One other consideration when shipping data from Netdata to InfluxDB, is how best to take the data in. Netdata supports different data export types: graphite, opentsdb, json, and prometheus. Our environment will be configured to send data using the opentsdb
Note: As none of these are native to InfluxDB, they are exceedingly difficult to use with InfluxDB-Relay.

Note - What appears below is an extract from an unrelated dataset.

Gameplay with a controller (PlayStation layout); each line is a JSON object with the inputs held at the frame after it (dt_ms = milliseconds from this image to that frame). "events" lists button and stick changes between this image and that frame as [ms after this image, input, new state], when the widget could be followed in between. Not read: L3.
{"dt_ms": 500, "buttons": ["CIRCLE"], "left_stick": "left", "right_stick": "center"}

To reconfigure your Netdata proxy using the ansible-netdata role, the following playbook can be used:
--- - hosts: netdata-proxies vars: netdata_configure_archive: true netdata_archive_enabled: 'yes' netdata_archive_type: 'opentsdb' netdata_archive_destination: ":4242" netdata_archive_prefix: 'netdata' netdata_archive_data_source: 'average' netdata_archive_update: 1 netdata_archive_buffer_on_failures: 30 netdata_archive_timeout: 20000 netdata_archive_send_names: true roles: - role: ansible-netdata
The variables above tell netdata to:
- Archive data to a backend
- Enable said backend (as netdata only supports one at a time)
- Configure the opentsdb protocol to send data
- Configure the host and port to send to
Additionally, it configures some additional features:
- Send data once a second
- Keep 30 seconds of data in case of connection issues
- Send field names instead of UUID
- Specify connection timeout in milliseconds
Once this playbook has run, your netdata instance will start shipping data. Or, trying to anyways, we haven’t yet installed and configured InfluxDB to capture it. Let’s do that now.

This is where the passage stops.